Stored items from a collection:
Content starts

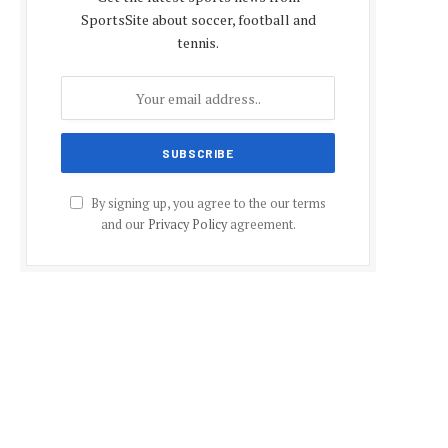
SportsSite about soccer, football and
tennis.
By signing up, you agree to the our terms
and our
Privacy Policy
agreement.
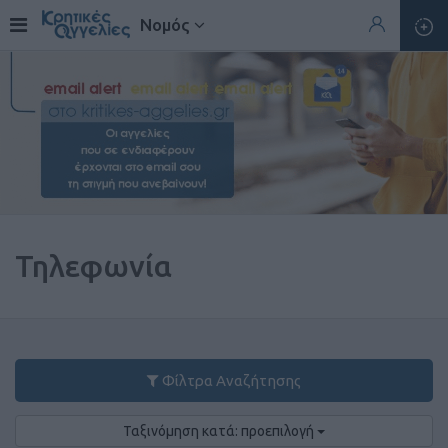
Νομός
Τηλεφωνία
Φίλτρα Αναζήτησης
Ταξινόμηση κατά: προεπιλογή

Content ends

== Work order ==
Where an entry holds an image, drop the image and copy the remaining text exactly.

== Exercise result ==
SportsSite about soccer, football and
tennis.
By signing up, you agree to the our terms
and our
Privacy Policy
agreement.
Νομός
Τηλεφωνία
Φίλτρα Αναζήτησης
Ταξινόμηση κατά: προεπιλογή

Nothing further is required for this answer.